SOURCE TEXT =
=== Section Start ===
Fused-Partial Gromov-Wasserstein Distance

Computes the Fused-Partial Gromov-Wasserstein (FPGW) distance between domains in a hyperdesign object. This method extends Gromov-Wasserstein by combining feature and structural information, and supporting partial transport.

Usage

fpgw(data, ...)

# S3 method for class 'hyperdesign'
fpgw(
  data,
  omega1 = 0.001,
  lambda = 0,
  rho = NULL,
  epsilon = 0.01,
  metric = "euclidean",
  max_iter = 200,
  tol = 1e-06,
  inner_max_iter = 50,
  verbose = FALSE,
  ...
)

Arguments

data

A hyperdesign object containing multiple data domains

...

Additional arguments passed to methods:

omega1: Weight of the feature term (0 ≤ omega1 ≤ 1). The structural term weight omega2 = 1 - omega1 is computed automatically (default: 0.001)
=== Section End ===
Images with located body landmarks =
=== Section Start ===
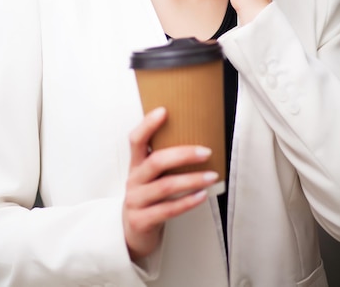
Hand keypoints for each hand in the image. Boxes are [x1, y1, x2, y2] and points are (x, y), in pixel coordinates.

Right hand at [123, 107, 217, 260]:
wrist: (131, 232)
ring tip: (212, 176)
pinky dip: (187, 202)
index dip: (148, 125)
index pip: (136, 140)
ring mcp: (135, 201)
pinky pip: (167, 210)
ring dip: (192, 180)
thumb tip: (199, 139)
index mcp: (135, 165)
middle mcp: (134, 180)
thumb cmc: (149, 198)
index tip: (164, 111)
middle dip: (183, 155)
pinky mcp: (141, 220)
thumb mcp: (150, 176)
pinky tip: (202, 196)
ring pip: (165, 186)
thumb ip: (164, 160)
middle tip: (206, 152)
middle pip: (156, 162)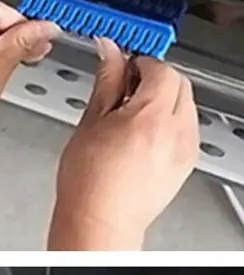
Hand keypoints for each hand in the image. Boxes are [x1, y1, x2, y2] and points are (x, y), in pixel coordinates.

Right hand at [50, 38, 198, 249]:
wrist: (99, 222)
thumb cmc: (88, 184)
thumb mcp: (90, 123)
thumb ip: (106, 82)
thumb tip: (109, 52)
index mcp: (150, 116)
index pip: (160, 68)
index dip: (139, 63)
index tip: (122, 67)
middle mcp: (176, 130)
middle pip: (178, 83)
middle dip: (154, 80)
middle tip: (125, 89)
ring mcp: (185, 147)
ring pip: (185, 104)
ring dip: (163, 101)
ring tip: (130, 118)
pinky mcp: (186, 162)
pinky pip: (186, 128)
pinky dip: (169, 123)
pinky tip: (141, 137)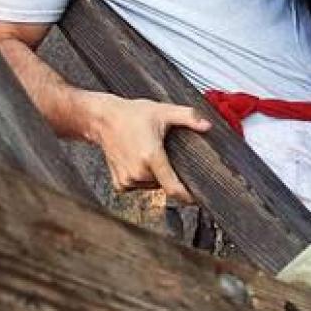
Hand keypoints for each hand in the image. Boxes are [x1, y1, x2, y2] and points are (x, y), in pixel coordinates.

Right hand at [78, 94, 210, 202]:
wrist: (103, 118)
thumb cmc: (132, 114)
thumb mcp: (165, 111)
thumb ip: (188, 117)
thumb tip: (207, 126)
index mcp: (151, 157)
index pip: (174, 188)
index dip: (187, 196)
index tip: (197, 198)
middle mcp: (138, 172)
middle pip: (165, 183)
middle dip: (171, 173)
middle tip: (168, 154)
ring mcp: (127, 179)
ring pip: (153, 185)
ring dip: (157, 175)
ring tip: (150, 153)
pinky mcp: (119, 183)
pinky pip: (140, 186)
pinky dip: (143, 178)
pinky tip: (139, 161)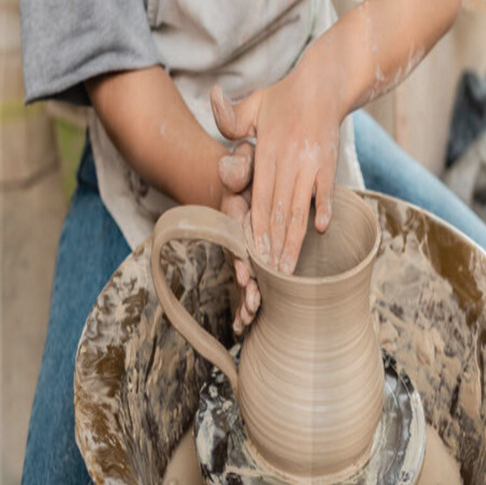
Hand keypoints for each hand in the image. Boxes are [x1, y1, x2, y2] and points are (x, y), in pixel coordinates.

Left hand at [210, 61, 344, 274]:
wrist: (323, 84)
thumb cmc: (284, 99)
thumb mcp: (252, 106)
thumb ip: (230, 117)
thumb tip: (213, 99)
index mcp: (267, 151)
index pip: (259, 198)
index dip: (257, 229)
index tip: (255, 254)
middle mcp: (288, 160)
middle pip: (278, 211)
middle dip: (275, 246)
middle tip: (271, 275)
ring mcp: (310, 163)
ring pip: (300, 208)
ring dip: (295, 240)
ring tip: (291, 268)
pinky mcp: (329, 164)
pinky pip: (326, 190)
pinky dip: (324, 208)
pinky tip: (322, 229)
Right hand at [217, 140, 259, 332]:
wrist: (247, 179)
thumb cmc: (249, 170)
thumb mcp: (242, 162)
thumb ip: (238, 166)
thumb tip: (233, 169)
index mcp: (233, 214)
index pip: (236, 238)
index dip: (240, 257)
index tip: (244, 275)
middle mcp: (235, 235)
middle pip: (240, 264)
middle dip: (246, 286)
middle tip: (252, 305)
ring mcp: (242, 249)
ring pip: (244, 276)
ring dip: (247, 297)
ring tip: (250, 318)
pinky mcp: (250, 257)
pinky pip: (249, 280)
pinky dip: (247, 300)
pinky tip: (246, 323)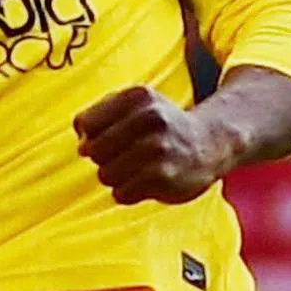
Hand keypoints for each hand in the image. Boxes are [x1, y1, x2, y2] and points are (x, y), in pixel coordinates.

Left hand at [74, 86, 223, 205]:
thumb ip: (101, 114)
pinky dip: (126, 192)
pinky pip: (121, 194)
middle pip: (93, 150)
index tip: (103, 138)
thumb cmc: (161, 124)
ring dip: (113, 177)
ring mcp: (158, 148)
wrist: (209, 143)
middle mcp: (149, 119)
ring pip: (105, 174)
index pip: (86, 123)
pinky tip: (142, 182)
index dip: (89, 136)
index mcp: (137, 97)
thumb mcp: (135, 105)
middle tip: (118, 156)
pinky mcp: (163, 177)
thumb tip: (81, 141)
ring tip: (132, 169)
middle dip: (101, 158)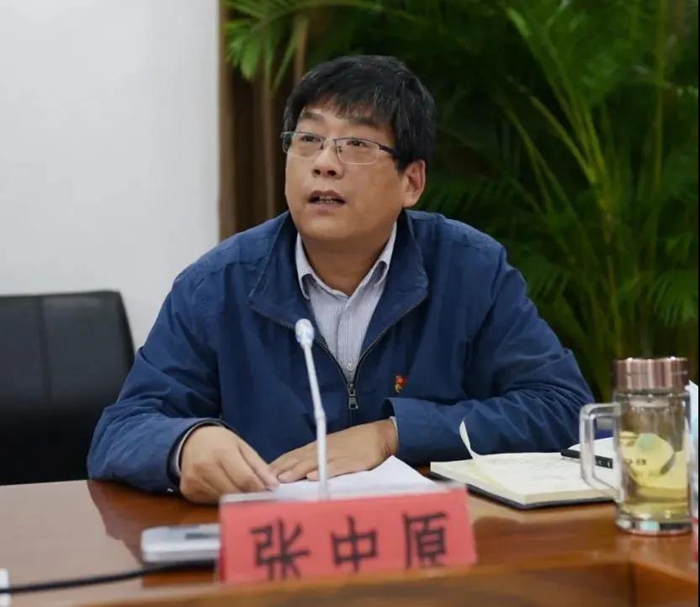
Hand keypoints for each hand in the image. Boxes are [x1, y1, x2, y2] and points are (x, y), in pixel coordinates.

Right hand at [179, 426, 277, 503]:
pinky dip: (221, 498)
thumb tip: (274, 486)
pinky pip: (211, 501)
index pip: (245, 479)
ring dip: (235, 499)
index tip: (269, 493)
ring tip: (241, 492)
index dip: (259, 489)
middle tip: (259, 496)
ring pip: (223, 499)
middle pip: (234, 492)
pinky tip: (223, 489)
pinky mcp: (188, 492)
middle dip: (248, 496)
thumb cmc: (220, 442)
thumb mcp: (242, 446)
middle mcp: (205, 468)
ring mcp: (194, 481)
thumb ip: (258, 466)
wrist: (190, 441)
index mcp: (222, 453)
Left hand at [270, 420, 397, 482]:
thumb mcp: (333, 447)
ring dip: (297, 470)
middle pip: (299, 458)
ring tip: (283, 479)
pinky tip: (313, 477)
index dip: (278, 464)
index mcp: (318, 446)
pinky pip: (336, 467)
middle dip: (282, 469)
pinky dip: (324, 472)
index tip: (261, 474)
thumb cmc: (356, 443)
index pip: (293, 454)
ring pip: (314, 462)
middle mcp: (324, 448)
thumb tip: (294, 470)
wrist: (381, 436)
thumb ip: (315, 457)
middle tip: (265, 480)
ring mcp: (338, 455)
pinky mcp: (352, 462)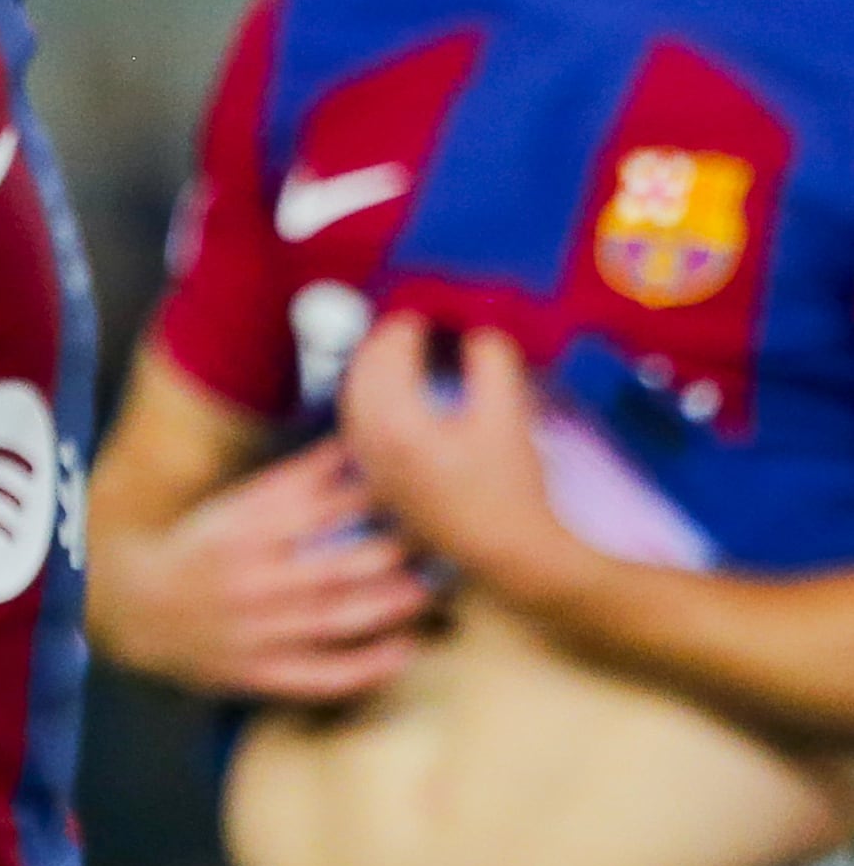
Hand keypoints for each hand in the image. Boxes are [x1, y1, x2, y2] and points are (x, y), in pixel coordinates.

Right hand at [94, 434, 432, 701]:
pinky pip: (322, 676)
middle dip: (396, 552)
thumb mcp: (235, 506)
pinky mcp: (262, 673)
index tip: (416, 489)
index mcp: (243, 533)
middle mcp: (253, 581)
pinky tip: (404, 649)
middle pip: (338, 566)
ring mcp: (258, 632)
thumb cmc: (197, 548)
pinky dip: (366, 666)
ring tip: (433, 587)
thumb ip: (294, 482)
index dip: (374, 500)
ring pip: (337, 618)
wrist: (135, 607)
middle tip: (441, 539)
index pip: (320, 511)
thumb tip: (353, 447)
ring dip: (392, 604)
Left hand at [337, 313, 577, 602]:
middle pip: (361, 375)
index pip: (387, 358)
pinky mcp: (379, 483)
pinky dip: (369, 399)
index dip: (401, 328)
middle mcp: (371, 445)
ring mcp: (370, 466)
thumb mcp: (509, 415)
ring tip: (396, 353)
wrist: (510, 553)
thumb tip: (476, 329)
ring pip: (353, 401)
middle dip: (380, 345)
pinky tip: (392, 396)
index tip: (419, 312)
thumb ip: (491, 361)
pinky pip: (358, 426)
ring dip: (370, 371)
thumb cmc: (512, 486)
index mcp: (398, 425)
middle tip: (405, 326)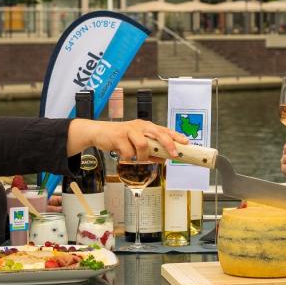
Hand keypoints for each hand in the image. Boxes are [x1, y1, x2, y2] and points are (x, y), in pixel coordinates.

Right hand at [68, 118, 186, 159]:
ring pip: (143, 145)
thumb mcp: (137, 144)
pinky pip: (128, 151)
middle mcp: (140, 126)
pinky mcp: (119, 136)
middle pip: (158, 133)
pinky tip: (123, 154)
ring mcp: (129, 130)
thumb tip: (163, 158)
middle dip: (167, 145)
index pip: (164, 130)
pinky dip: (127, 157)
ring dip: (141, 156)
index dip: (176, 136)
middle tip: (172, 155)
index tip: (185, 143)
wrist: (99, 133)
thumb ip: (150, 151)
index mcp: (146, 127)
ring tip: (135, 157)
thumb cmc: (120, 138)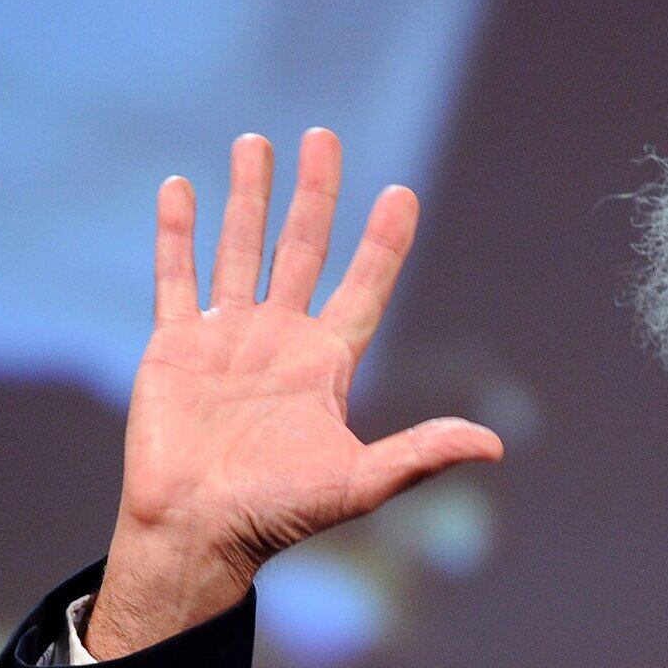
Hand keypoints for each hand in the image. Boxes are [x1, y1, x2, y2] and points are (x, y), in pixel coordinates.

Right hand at [87, 128, 503, 656]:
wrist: (197, 531)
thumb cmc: (278, 515)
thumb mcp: (360, 482)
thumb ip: (422, 455)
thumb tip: (494, 445)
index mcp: (325, 366)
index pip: (363, 287)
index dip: (383, 243)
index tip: (402, 195)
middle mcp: (280, 341)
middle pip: (303, 249)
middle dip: (315, 194)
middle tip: (323, 137)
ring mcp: (226, 339)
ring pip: (241, 248)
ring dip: (248, 196)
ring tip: (256, 142)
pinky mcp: (174, 346)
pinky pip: (176, 277)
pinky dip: (178, 233)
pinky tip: (182, 188)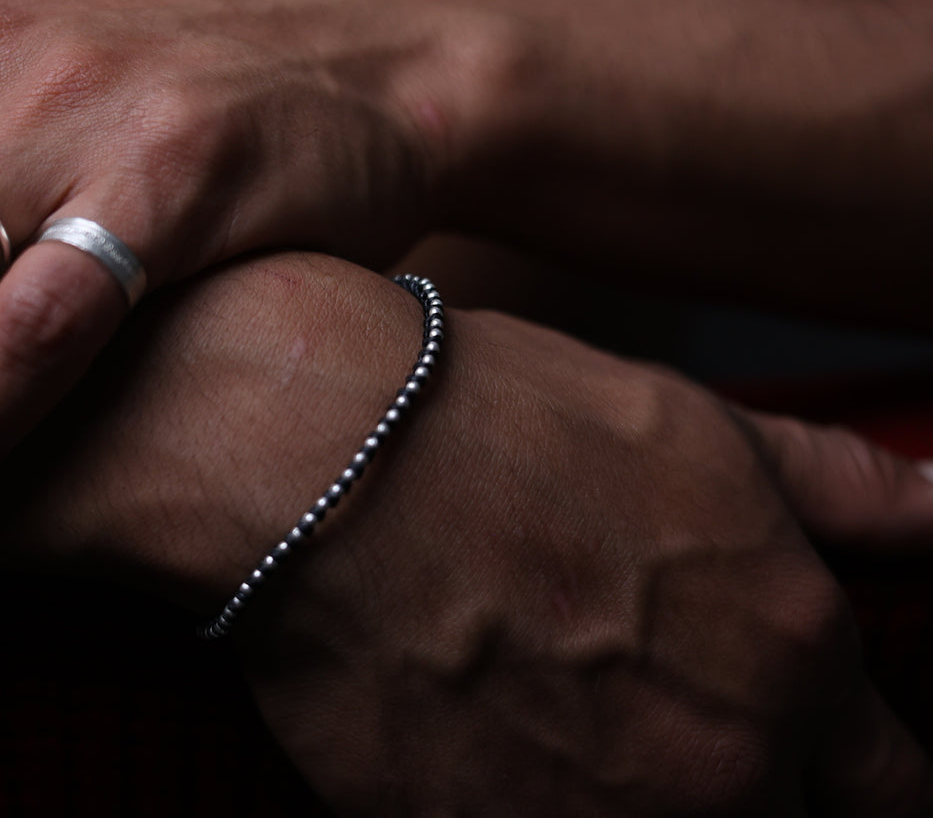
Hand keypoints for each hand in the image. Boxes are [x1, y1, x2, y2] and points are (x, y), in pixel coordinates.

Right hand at [0, 254, 932, 814]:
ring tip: (553, 725)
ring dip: (621, 802)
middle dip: (730, 786)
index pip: (891, 790)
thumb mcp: (696, 428)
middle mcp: (717, 765)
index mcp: (793, 657)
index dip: (845, 773)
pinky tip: (480, 738)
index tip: (799, 755)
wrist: (320, 457)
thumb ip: (841, 492)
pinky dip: (520, 809)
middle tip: (642, 723)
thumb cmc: (502, 418)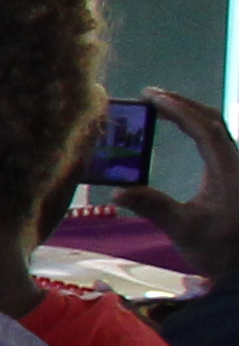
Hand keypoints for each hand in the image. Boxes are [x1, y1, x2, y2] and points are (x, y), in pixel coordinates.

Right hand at [148, 95, 238, 280]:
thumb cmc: (219, 249)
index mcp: (227, 170)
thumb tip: (118, 191)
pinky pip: (216, 142)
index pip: (204, 129)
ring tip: (161, 109)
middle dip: (183, 105)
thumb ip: (153, 207)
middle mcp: (235, 163)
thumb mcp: (184, 229)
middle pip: (213, 121)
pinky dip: (197, 129)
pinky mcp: (234, 177)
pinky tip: (182, 133)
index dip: (178, 110)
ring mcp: (236, 169)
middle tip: (152, 96)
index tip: (151, 97)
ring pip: (217, 130)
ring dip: (190, 115)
=== Section End ===
AIM OF THE EXERCISE = Reproduce the Fused-Partial Gromov-Wasserstein distance page above word for word, from its title to its last line.

ANSWER SPACE =
Fused-Partial Gromov-Wasserstein Distance

Computes the Fused-Partial Gromov-Wasserstein (FPGW) distance between domains in a hyperdesign object. This method extends Gromov-Wasserstein by combining feature and structural information, and supporting partial transport.

Usage

fpgw(data, ...)

# S3 method for class 'hyperdesign'
fpgw(
  data,
  omega1 = 0.001,
  lambda = 0,
  rho = NULL,
  epsilon = 0.01,
  metric = "euclidean",
  max_iter = 200,
  tol = 1e-06,
  inner_max_iter = 50,
  verbose = FALSE,
  ...
)

Arguments

data

A hyperdesign object containing multiple data domains

...

Additional arguments passed to methods:

omega1: Weight of the feature term (0 ≤ omega1 ≤ 1). The structural term weight omega2 = 1 - omega1 is computed automatically (default: 0.001)